Third Reich urban planning

In Cities of tomorrow (2002, p. 34), Hall offers a comment by way of a photo caption: “Berlin Mietskasernen: In Berlin a model housing design brings congestion and misery.”

Hall also mentions Mietskasernen in the context of Albert Speer’s plans for the reconstruction of Berlin as the capital of the Thousand Year Reich.

The Nazi plans for Berlin, featuring huge and monumental buildings, with wide spaces between them, were based on the City Beautiful model. The plans included big satellite towns to the north and south.

In the towns, notes Hall (p. 214), “despite Nazi prejudice in favor of single-family homes, a new version of the Berlin Mietskaserne would dominate: a closed apartment block around a big yard.”

## Data below

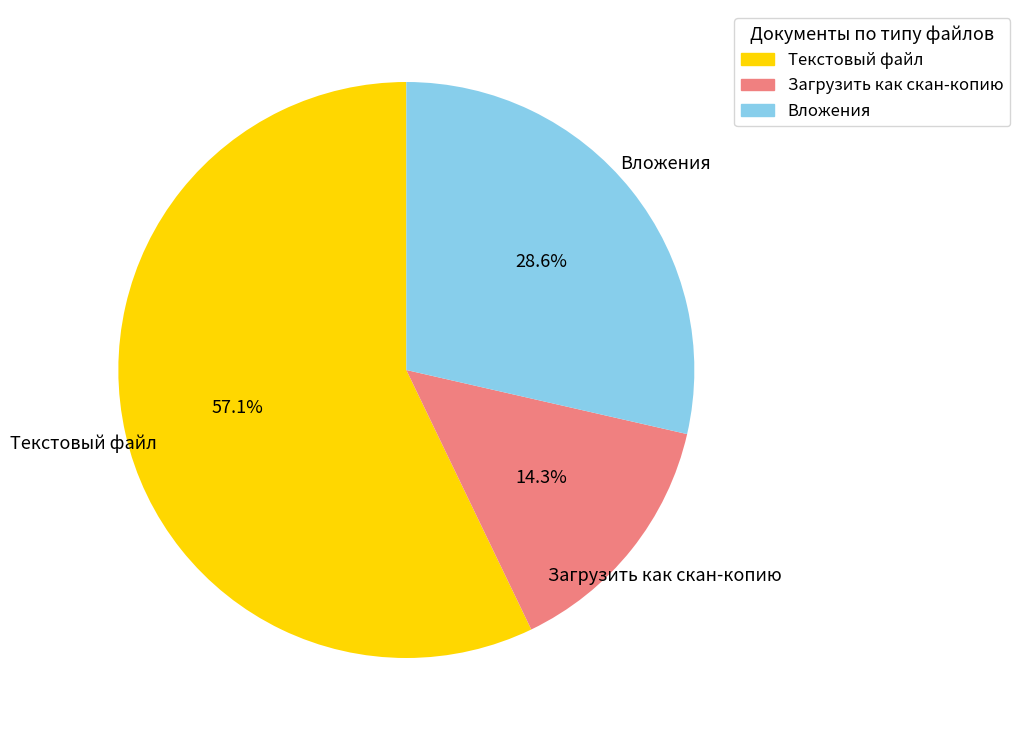

Combined, do Текстовый файл and Загрузить как скан-копию account for over 50%?

Yes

## Task
Update the text on Third Reich urban planning: write out the part starting at "Hall also mentions" and ending at "north and south.", with "satellite towns" replaced by "garden suburbs".

## Exercise solution
Hall also mentions Mietskasernen in the context of Albert Speer’s plans for the reconstruction of Berlin as the capital of the Thousand Year Reich.

The Nazi plans for Berlin, featuring huge and monumental buildings, with wide spaces between them, were based on the City Beautiful model. The plans included big garden suburbs to the north and south.